I think I’ve forgotten how truly horrible first drafts can be.  It had more spelling errors, typos and grammar mishaps than should be legal in a WIP.  For just one second, I felt compelled to fix everything as I read.  Then I stopped myself.

Rough drafts are supposed to be ugly.  They are imperfect by nature.  Yet at the same time, they are more perfect than we can ever imagine.  For they are the culmination of our passionate moments as writers.  They hold a certain magic that can never be duplicated.

I have held back on finishing this second book because I didn’t want to waste my time writing all thirteen adventures only to find out the first book would never see the light of a bookstore. 

But, the itch to finish the second one is strong right now.  I actually added an extra 1,700 words to it last night.  Already I am looking forward to editing.  I can’t wait to turn something this Ugh-ly into something readable. 

Such is the joy of writing.

How bad are your rough drafts?  Do you cringe when you reread them?  Or, do you edit as you go?  Can you feel the magic in those first, imperfect sentences and know that something beautiful is waiting to get teased from the tangled mess?

Are you a series writer?  If so, why and what genre do you write for?

10 responses to “Ugh-ly

  1. As I grow as a writer and apply the things I’ve learned, each first draft gets a little cleaner. But they’re still ugly. My WIP has about 115 plot holes, and oops, whatever happened to that one character I introduced in chapter eleven? Wait, I thought my MC had blue eyes, not brown. And since I killed off the villain in chapter thirty, why did he just come back to life? Wish I was kidding on that last one… But now you see what I mean when I say my first drafts are UGLY! 😉

    However, I calm down by telling myself every writer goes through this, it’s only natural. And all those countless mistakes? I can fix them in the rewrites. Usually, when I reread my story though, I’m surprised to find some beauty, a few unexpected lines here and there, squished between the poor writing.
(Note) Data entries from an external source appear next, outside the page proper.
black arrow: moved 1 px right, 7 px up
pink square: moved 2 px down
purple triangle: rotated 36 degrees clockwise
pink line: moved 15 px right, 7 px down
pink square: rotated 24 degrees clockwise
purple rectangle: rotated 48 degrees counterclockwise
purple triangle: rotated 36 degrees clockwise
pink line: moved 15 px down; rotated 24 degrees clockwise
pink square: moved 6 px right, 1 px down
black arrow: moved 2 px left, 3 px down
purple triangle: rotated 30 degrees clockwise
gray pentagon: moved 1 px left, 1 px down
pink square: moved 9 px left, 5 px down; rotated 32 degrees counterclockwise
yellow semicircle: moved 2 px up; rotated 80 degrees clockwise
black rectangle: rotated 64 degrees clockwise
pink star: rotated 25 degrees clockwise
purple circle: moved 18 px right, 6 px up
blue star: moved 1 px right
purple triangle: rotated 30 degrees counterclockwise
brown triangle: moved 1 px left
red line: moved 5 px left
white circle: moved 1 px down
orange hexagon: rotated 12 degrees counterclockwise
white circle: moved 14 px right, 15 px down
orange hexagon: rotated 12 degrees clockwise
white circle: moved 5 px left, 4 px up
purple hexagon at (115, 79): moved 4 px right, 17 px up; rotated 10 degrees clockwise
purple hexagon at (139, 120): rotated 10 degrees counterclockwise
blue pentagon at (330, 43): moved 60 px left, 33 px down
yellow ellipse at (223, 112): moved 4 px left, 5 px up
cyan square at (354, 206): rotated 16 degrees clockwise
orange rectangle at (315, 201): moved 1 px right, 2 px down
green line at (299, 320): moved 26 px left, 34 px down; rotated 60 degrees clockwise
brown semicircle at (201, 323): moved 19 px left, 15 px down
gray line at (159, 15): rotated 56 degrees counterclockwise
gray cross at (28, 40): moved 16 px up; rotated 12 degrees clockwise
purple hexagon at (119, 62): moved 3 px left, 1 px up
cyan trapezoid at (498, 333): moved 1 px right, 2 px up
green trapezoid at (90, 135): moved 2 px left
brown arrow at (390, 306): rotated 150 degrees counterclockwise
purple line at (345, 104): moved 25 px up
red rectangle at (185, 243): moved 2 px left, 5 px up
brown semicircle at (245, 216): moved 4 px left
  2. Elana Johnson posted a great blog about ‘cleaning up the puke’ that is your rough draft. I can so relate. I’m not so great at editing at this point. I need to crack that whip on myself and get back to it. 😉 I’m determined I will before too long.

    • Lisa,

      Editing isn’t so bad once you get in the swing of it. It generally takes me about three or four pages before I’m really in the groove. But then its worse than reading. I can’t seem to stop until I’ve gone through the whole thing.

      If you need/want an extra set of eyes along the way, I’ll be happy to help out.

  3. My rough drafts are deliciously ugly, especially my nanos. Characters’ names and descriptions change, people appear and then disappear for no reason, and the secret reveal at the end of the novel turns out to be something as inane as the meaning of Christmas.

    I can’t seem to write anything but series in fantasy and sci-fi.

    • Barbara,

      I think those are definitely two genres that series works well for.

      Don’t you just love how ugly and yet beautiful a rough draft can be? There is something so amazing about them. They’re so powerful. Mwaaaahaaahaaahaaa.

  4. In grade school, teachers called first drafts “sloppy copies.” That’s a perfect name for my first drafts! My final draft never looks like my original draft. And that’s a good thing, lol!

    I have an award for you at my blog!

    • Laura,

      Sloppy is about right. Unsightly and messy and a whole lot of ugly. But beautiful for being completed, none-the-less! My end products don’t even come close to my first drafts. I cut ruthlessly and add chapters as fast as pounds on a pregnant lady!

      Thanks, I’ll hop over there as soon as I can! Hugs.

  5. I do tend to edit a bit as I go, but the first draft is a far cry from the final 🙂

    I love the sloppy copies idea from Laura’s teacher – I’m going to steal that one!

    • Jemi,

      One of the best things about our writing community is the sharing of ideas. Somebody always has a great idea that can be used by at least on other writer.